■ Passage provided
“We spent a fortune to elect Barack Obama – $60.7 million to be exact – and we’re proud of it,” Service Employees International Union (SEIU) President Andrew Stern proclaimed last year. Now he and other labor leaders want a full return on their investment. “A full return,” more than anything else, means getting Congress, the executive branch and the courts to transform labor law and policy into vehicles for a massive expansion of union membership and bargaining power. That goal surely would have been realized were it not for dogged and principled opposition. The 2008 presidential and congressional elections provided a rare opportunity for organized labor to lead a coalition for a radical economic and political shift. The Treasury Department’s strong-arming of General Motors and Chrysler into allowing the United Auto Workers to own a sizable stake in each company testifies to the power of organized labor with close friends in the White House.
Unions in 2009 could count on help from radical nonprofit groups, the most of visible and threatening being the Association of Community Organizations for Reform Now, or ACORN. This New Orleans-based nationwide network, implicated in a variety of illegal schemes including voter registration fraud, embezzlement and other offenses, is now under investigation by the federal government and at least a dozen states. In the case of the SEIU, support has been more than moral; the union’s Locals 100 and 880 from the start have been ACORN subsidiaries. Don’t expect the current administration to express too much concern – as a Chicago lawyer in the mid Nineties, Barack Obama represented ACORN in an Illinois case whose outcome ultimately enabled the group to engage in voter-registration fraud this decade. And as U.S. president, he made sure to hire a political director, Patrick Gaspard, who has a lengthy history of involvement with ACORN and SEIU.
The past year saw unions ramping up efforts to obtain passage of the misnamed and coercive Employee Free Choice Act (EFCA). The Democrats had shelved the bill following a successful Senate Republican filibuster in 2007, but revived it this year. A much smaller GOP opposition this time around thus far has blocked passage – barely. The measure would force employers to accept the results of union organizing drives generating signatures from at least 50 percent of nonunion workers indicating a willingness to join. Yet even with this “card check” feature deleted from the bill, EFCA’s forced-arbitration mechanisms would place the federal government in the role of union partisan in ways that defy economics and very likely the U.S. Constitution. Unions at the start of the year already had scored a key triumph, securing the nomination and approval of Hilda Solis as Secretary of Labor. Solis, who had been a four-term U.S. Representative from California, admitted when first elected in 2000, “I would not be here were it not for my friends in the labor movement.” As head of DOL she showed her loyalties early on, rolling back Bush-era rule changes requiring greater detail in union financial reporting. Thanks to her and top aides, corruption may be harder to detect and prosecute.

■ Challenge
Answer these questions from the passage on organized labor above:
(a) According to Andrew Stern, how much did the SEIU spend to elect Barack Obama?
(b) Which two SEIU locals does the passage say have been ACORN subsidiaries from the start?
(c) What office did Hilda Solis hold before becoming Secretary of Labor, and for how many terms?

■ Data lines
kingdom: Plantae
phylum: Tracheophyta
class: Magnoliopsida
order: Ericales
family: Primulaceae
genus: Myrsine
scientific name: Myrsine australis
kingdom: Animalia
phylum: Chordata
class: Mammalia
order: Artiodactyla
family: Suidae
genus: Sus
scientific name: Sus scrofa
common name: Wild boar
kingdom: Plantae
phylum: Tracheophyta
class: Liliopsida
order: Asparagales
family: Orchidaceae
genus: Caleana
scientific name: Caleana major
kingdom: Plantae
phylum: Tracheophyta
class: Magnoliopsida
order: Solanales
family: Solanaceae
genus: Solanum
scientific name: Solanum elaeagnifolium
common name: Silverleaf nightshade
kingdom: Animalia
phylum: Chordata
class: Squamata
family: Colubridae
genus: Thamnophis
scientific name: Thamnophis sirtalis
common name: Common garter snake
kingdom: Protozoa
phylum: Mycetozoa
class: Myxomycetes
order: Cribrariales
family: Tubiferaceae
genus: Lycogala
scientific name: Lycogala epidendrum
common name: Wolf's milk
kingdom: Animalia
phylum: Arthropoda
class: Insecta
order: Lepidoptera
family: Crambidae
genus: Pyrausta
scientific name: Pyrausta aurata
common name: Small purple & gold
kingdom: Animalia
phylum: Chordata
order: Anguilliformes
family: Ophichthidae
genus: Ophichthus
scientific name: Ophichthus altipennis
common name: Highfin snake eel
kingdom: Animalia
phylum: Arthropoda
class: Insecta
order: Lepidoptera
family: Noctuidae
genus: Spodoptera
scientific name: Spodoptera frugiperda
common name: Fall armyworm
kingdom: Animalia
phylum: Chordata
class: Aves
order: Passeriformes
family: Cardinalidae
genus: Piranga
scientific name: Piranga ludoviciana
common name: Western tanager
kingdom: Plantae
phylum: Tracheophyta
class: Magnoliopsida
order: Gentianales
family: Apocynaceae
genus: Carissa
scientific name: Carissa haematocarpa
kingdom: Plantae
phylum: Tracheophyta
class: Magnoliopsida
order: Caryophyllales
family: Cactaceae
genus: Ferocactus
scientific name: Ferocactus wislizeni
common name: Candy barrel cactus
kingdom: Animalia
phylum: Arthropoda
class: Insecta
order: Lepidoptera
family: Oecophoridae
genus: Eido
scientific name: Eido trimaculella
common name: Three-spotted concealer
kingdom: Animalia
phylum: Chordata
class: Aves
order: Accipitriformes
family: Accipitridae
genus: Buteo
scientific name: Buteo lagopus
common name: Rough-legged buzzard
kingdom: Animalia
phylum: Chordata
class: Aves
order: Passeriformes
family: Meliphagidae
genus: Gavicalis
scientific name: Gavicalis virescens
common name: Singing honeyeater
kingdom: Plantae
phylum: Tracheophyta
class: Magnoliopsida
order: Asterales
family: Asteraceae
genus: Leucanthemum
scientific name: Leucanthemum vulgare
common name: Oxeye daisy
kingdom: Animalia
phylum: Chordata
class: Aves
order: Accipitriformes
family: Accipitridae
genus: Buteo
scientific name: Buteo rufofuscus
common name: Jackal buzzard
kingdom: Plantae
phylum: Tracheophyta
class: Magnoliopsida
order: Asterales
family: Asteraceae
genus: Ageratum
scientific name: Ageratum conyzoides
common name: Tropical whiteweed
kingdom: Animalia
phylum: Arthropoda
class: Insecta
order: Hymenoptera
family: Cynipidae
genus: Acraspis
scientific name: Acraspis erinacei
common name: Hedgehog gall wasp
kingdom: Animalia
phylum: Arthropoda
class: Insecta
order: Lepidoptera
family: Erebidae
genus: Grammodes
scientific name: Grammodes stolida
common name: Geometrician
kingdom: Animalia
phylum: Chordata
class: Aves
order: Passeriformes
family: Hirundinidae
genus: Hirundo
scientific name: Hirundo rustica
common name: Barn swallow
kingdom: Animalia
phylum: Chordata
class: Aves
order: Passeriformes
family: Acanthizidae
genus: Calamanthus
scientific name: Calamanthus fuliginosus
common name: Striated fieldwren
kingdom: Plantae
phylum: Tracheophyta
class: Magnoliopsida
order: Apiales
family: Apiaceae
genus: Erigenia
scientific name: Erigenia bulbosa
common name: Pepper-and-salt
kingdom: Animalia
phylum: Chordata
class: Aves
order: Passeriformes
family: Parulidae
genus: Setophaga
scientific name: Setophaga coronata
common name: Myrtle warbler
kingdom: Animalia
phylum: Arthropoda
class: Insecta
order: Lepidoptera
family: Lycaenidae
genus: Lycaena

■ Written answer
(a) $60.7 million
(b) Locals 100 and 880
(c) U.S. Representative from California, for four terms